Despite wanting to call it out on its obvious, yet inadvertent, comedic value, San Andreas has two centerpieces that beg you to take it seriously: The Rock with his undeniable charisma, and the knockout special effects that turn an imaginary catastrophe into a visual reality. Whatever Pavlovian impulse drives audiences to disaster films is exemplified in the thrill of watching Los Angeles crumble one building at a time and San Francisco disappear under a giant wave. But whatever adrenaline rush might exist in seeing a wide shot of the earth undulating under L.A., it hits a wall with the clichéd mechanics of drama and character—flatlined elements that take up an annoying amount of space because apparently you can’t just have 112 minutes of computer generated demolition. Although most of the cast may not be worth defending (including Kylie Minogue in a brief, inexplicable appearance), they are given little to work with.
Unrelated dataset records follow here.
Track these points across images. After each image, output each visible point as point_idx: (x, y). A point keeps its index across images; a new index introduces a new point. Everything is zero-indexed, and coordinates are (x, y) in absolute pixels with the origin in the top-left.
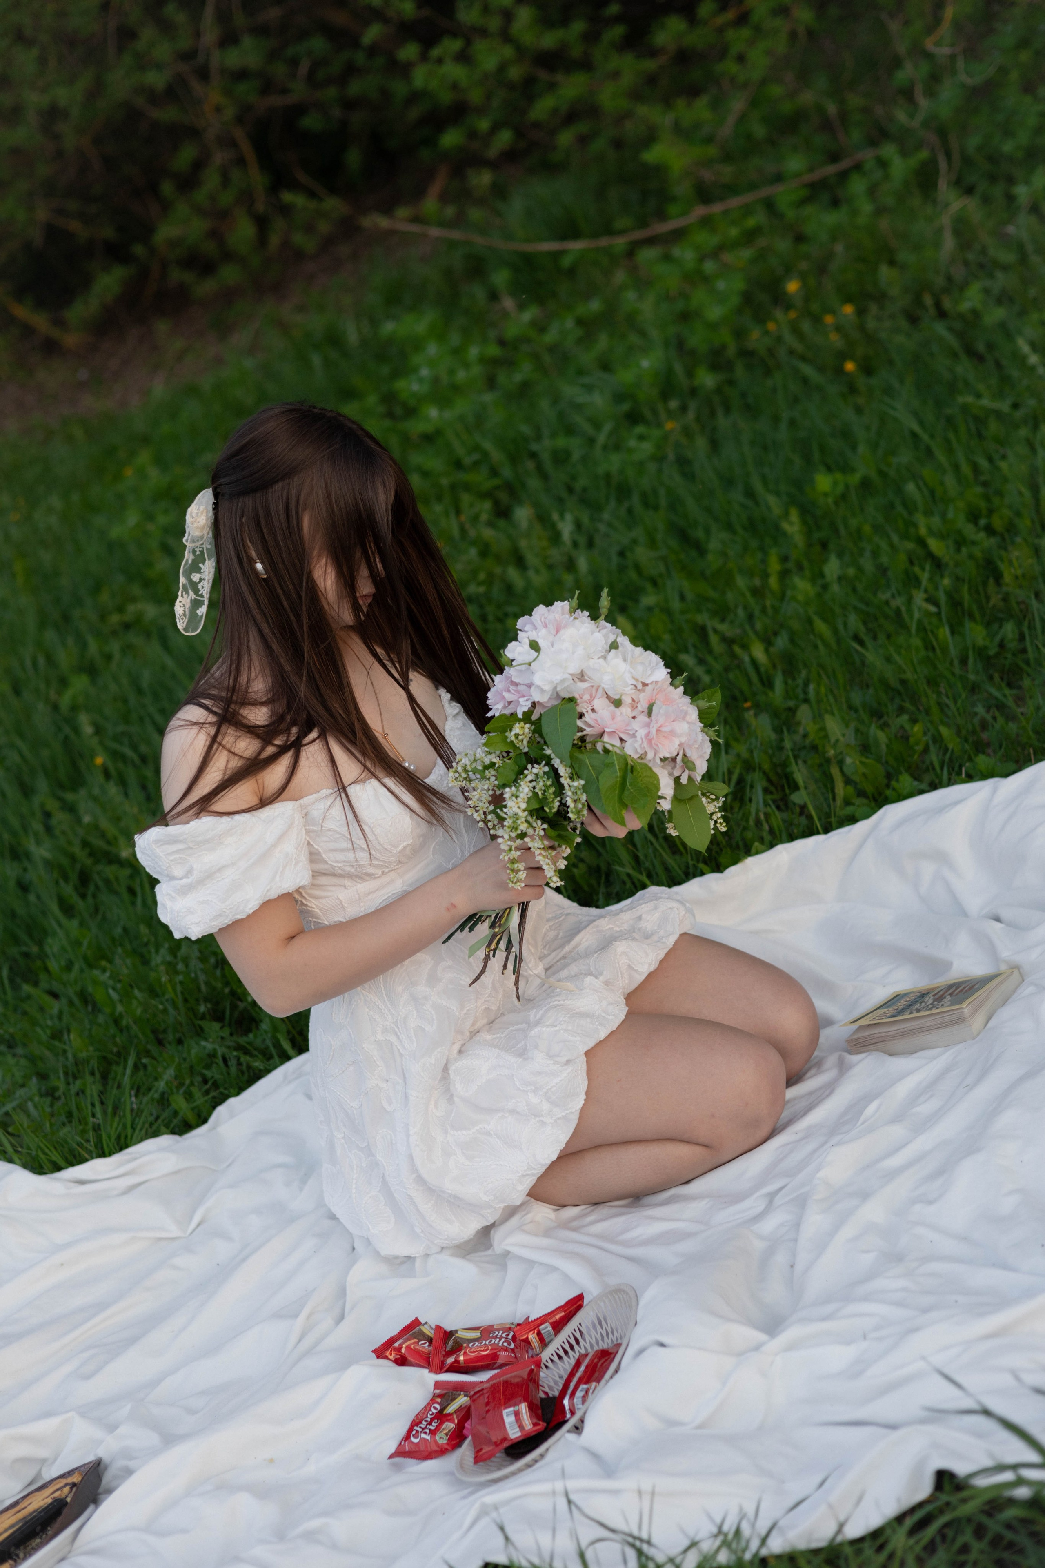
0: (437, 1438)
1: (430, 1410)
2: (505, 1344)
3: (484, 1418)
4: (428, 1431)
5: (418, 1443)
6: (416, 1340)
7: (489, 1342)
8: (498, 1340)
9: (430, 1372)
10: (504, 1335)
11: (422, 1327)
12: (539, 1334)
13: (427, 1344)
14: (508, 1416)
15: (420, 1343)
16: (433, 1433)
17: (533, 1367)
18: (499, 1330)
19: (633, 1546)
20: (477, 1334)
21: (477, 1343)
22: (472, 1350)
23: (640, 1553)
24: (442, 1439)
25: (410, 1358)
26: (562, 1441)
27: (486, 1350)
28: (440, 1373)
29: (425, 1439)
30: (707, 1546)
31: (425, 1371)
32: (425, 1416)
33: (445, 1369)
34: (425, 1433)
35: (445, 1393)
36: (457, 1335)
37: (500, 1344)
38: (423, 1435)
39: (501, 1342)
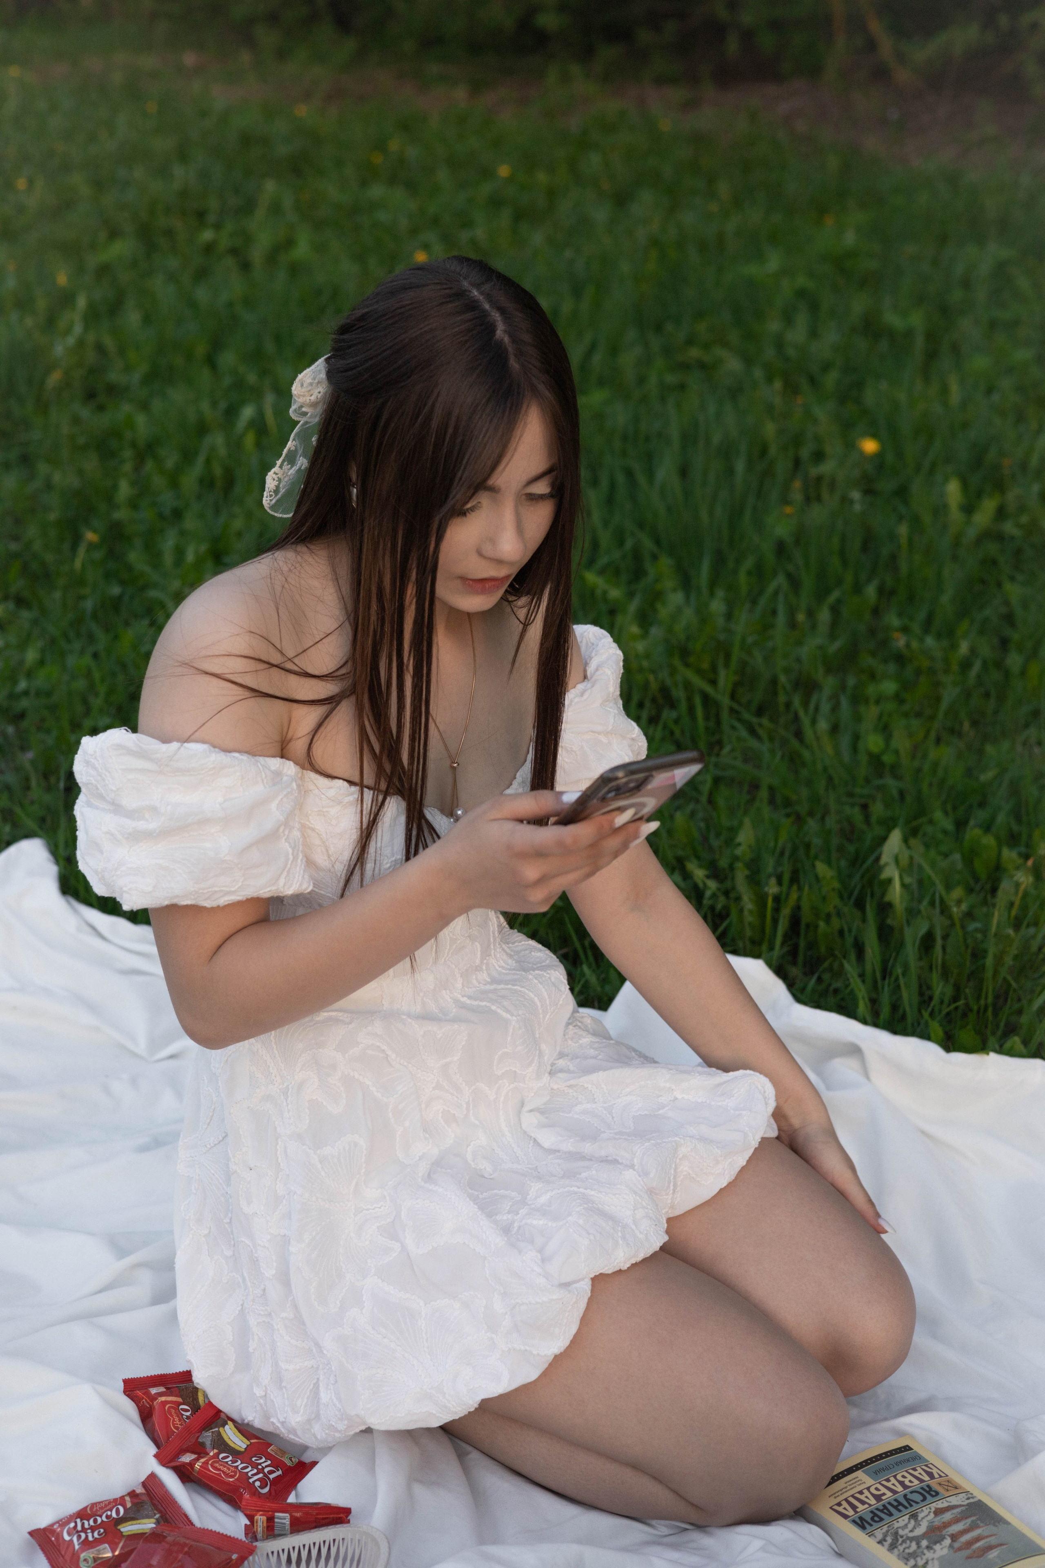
0: (83, 1555)
1: (111, 1509)
2: (258, 1484)
6: (179, 1401)
7: (246, 1467)
8: (254, 1471)
9: (156, 1455)
10: (266, 1471)
12: (271, 1521)
13: (187, 1415)
15: (180, 1408)
16: (86, 1544)
18: (267, 1459)
20: (242, 1446)
21: (229, 1459)
22: (217, 1465)
24: (86, 1561)
25: (154, 1419)
27: (232, 1477)
28: (164, 1465)
31: (153, 1451)
32: (99, 1512)
33: (173, 1464)
34: (80, 1536)
35: (145, 1499)
36: (221, 1429)
37: (251, 1481)
38: (75, 1538)
39: (256, 1478)
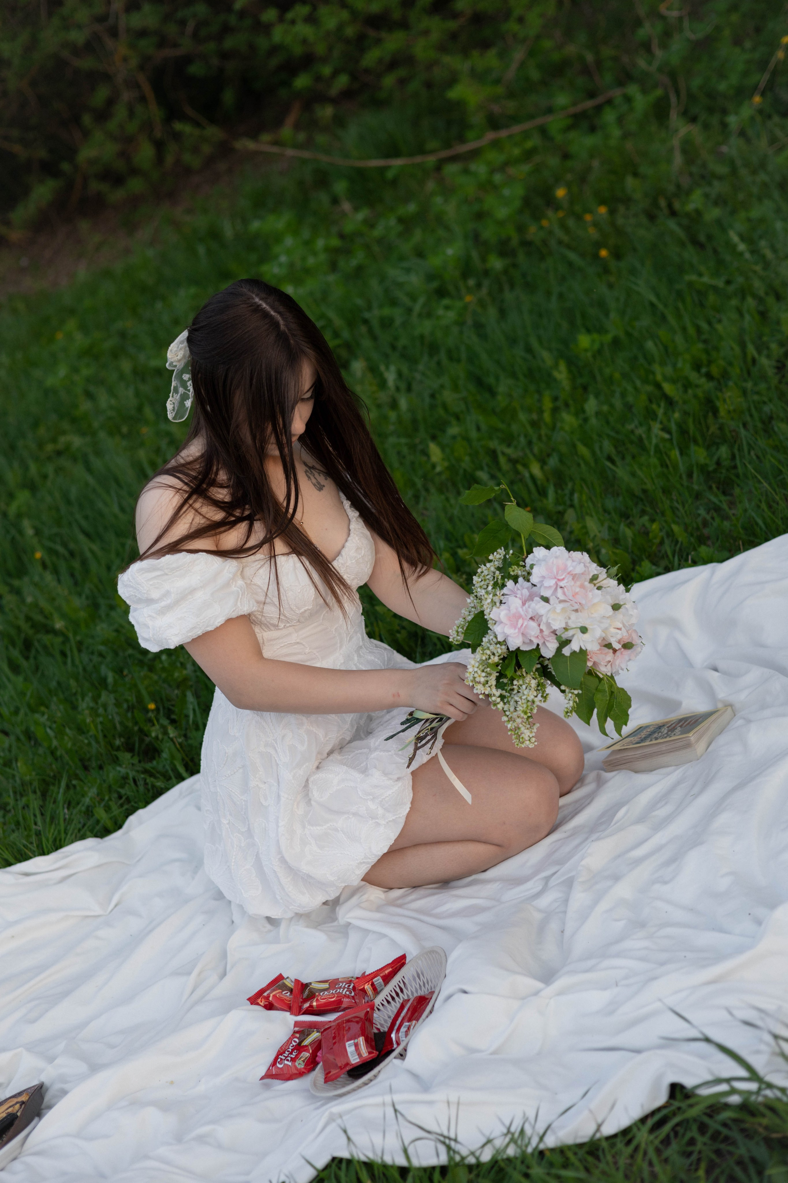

Johnson has a way of working with cardboard lines, but you can almost see Giamatti choking on his.

If Mad Max represents upper-tier summer movie diversion, then San Andreas represents the lower tier where, despite the feverish post-production work, too many key components add up to nothing. Worse yet, the movie fails to cash in on the level of absurdity utilized, maintaining a straight face throughout instead of embracing the humor. But perhaps the funniest unintentional by-products of San Andreas are the immediate scientific evaluations of what is real and what isn’t. In some ways, I can’t fault anyone attempting to take advantage of a bozo disaster movie to talk about and get people interested in real science, but most of these “reports” are as superficially cheeky as the movie itself. (Earthquake with a 9+ magnitude in CA? Not possible. Giant tsunami caused from San Andreas quake? Not possible. Nevada earthquake? Possible. Emotional turmoil during an earthquake? Possible.) You want to know what is real in San Andreas? Nothing. It’s a movie. And one that will come and go so fast with so little relevance that no opinion—mine, the scientist’s, The Rock’s—will matter.